胃がんABC検診はどんなタイミングで受ければ良いのでしょうか?

松本先生

胃がんABC検診に、年齢制限はありませんから、人間ドックや職場の健康診断などと同じタイミングで受ければ良いでしょう。未成年の場合、ピロリ菌が陽性でも胃粘膜の萎縮が進んでいることは少ないため、ピロリ菌の検査だけ行うのも良いでしょう。

編集部

ピロリ菌がいた場合はどうしたら良いでしょうか?

松本先生

ピロリ菌がいた場合には除去したり、場合によっては内視鏡検査を受けたりすることをお勧めします。

編集部

どれくらいの頻度で受けたら良いのですか?

松本先生

基本的に一生に一度の検査で大丈夫です。ただし、B~D群と診断された場合には、その後も継続してケアすることが大切です。医師の指示に従って内視鏡検査を受けたり、ピロリ菌除菌療法を行ったりする必要があります。A群の場合でも、中年以降であれば健康診断や人間ドックで、胃のバリウム検査や内視鏡検査を受けておくとより安心です。

編集部

胃がんABC検診はどこで受けられるのですか?

松本先生

基本的に、血液検査を行っている医療機関であればどこでも受けられることが多いのですが、事前に確認しておくことをお勧めします。

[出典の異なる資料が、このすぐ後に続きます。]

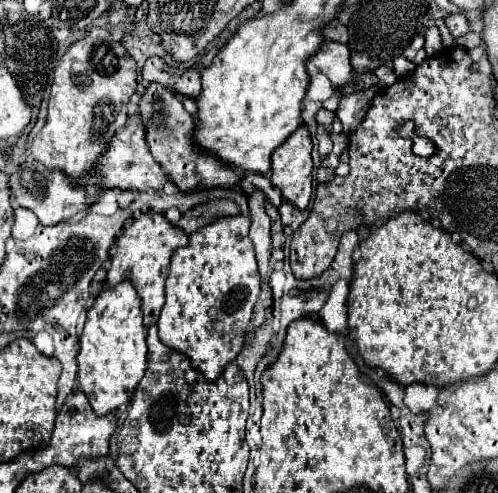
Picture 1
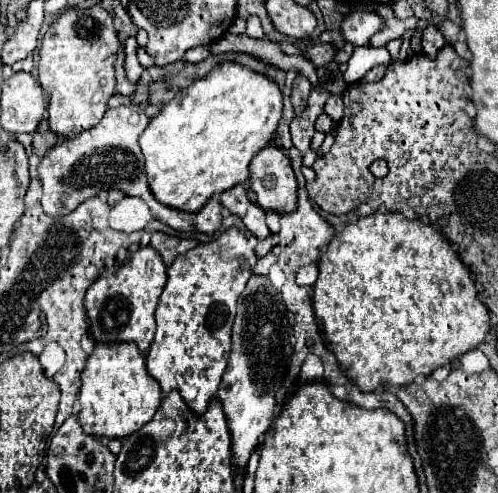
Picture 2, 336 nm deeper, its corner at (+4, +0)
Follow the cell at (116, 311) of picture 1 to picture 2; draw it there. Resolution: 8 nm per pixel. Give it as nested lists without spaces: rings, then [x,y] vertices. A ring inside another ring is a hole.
[[[98,342],[82,372],[82,386],[78,394],[80,424],[84,432],[98,438],[126,438],[154,416],[160,406],[160,398],[162,390],[148,374],[144,356],[134,342]]]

通常、人間ドックでもオプションで追加することができます。

編集部

胃がんABC検診を受ければ、内視鏡検査やバリウム検査を受けなくても良いということですか?

松本先生

いいえ、胃がんABC検診はあくまでも胃がんのリスクを調べるもの。A群と診断された人でも、確実に胃がんにならないわけではありません。A群と診断されても、一度は内視鏡検査やバリウム検査を受けることをお勧めします。B群以降の方は、定期的に胃の内視鏡検査を受けましょう。特に、高齢の方は血液検査だけでは不十分な場合もあるので、胃内視鏡検査でも確認しておくことが大切です。

編集部

最後に、読者へのメッセージがあれば。

松本先生

もしABC検診で何も問題がなかったとしても、1年おきに胃内視鏡検査やバリウム検査を受けると良いでしょう。また、両親にピロリ菌が見つかった人は、小さい時に菌をもらっている可能性があります。その場合も念のためABC検診を受け、ピロリ菌の有無を確認しておくことをお勧めします。胃がんは早期発見がとても重要ながん。リスクを把握しておくことで、早期発見につなげやすくなります。ぜひ、積極的にABC検診を活用しましょう。